* Raw data *
━━━━━━

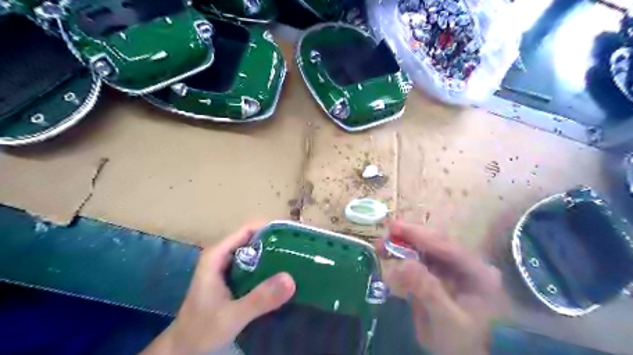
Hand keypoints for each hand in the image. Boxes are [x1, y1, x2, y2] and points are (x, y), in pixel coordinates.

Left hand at [140, 222, 295, 354]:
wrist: (184, 350)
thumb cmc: (201, 330)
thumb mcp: (232, 316)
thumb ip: (259, 299)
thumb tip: (291, 279)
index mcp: (217, 254)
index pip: (248, 229)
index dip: (271, 228)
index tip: (294, 236)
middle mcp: (223, 255)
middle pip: (254, 238)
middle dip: (277, 242)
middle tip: (301, 250)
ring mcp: (228, 266)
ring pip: (256, 251)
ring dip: (275, 254)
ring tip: (298, 259)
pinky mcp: (234, 278)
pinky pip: (256, 265)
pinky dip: (270, 267)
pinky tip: (284, 275)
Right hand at [375, 221, 508, 354]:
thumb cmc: (469, 344)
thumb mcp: (448, 321)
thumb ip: (428, 291)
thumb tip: (403, 263)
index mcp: (478, 272)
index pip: (444, 246)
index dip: (417, 234)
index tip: (393, 227)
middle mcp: (468, 265)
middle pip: (435, 245)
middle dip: (408, 239)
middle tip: (382, 239)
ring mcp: (457, 271)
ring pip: (428, 252)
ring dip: (405, 248)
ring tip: (382, 248)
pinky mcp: (445, 279)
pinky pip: (425, 264)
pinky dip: (407, 261)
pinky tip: (394, 259)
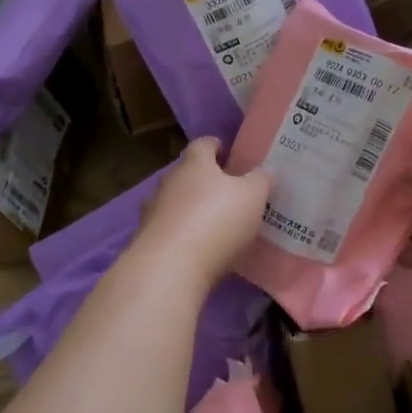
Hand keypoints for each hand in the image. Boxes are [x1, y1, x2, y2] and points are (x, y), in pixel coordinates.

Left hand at [135, 137, 270, 285]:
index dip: (217, 147)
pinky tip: (199, 250)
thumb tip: (264, 171)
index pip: (203, 144)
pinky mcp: (147, 241)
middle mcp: (169, 181)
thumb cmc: (215, 221)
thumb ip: (260, 180)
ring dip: (192, 210)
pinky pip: (169, 231)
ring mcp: (153, 211)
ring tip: (215, 225)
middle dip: (205, 181)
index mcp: (194, 164)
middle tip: (229, 194)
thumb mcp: (252, 197)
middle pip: (187, 174)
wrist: (169, 267)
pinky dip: (183, 236)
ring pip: (175, 203)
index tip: (229, 155)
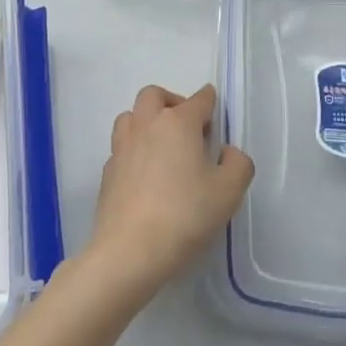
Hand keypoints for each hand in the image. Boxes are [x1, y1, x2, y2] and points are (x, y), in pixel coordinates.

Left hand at [85, 84, 254, 303]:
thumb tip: (226, 151)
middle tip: (187, 126)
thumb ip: (238, 164)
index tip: (213, 110)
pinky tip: (145, 174)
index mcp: (178, 123)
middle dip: (172, 101)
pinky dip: (134, 150)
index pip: (198, 100)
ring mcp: (122, 147)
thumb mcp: (229, 192)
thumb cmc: (185, 215)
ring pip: (131, 116)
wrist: (130, 250)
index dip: (209, 102)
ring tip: (162, 145)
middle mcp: (146, 125)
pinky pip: (121, 147)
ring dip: (146, 121)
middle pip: (154, 95)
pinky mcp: (107, 171)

━━━━━━

* What the task asks *
Pick out every line of the listing containing the word "Left", and show those lines.

* Expected answer *
Left hand at [140, 222, 295, 354]:
Left hand at [135, 137, 270, 285]:
Left hand at [85, 84, 254, 303]:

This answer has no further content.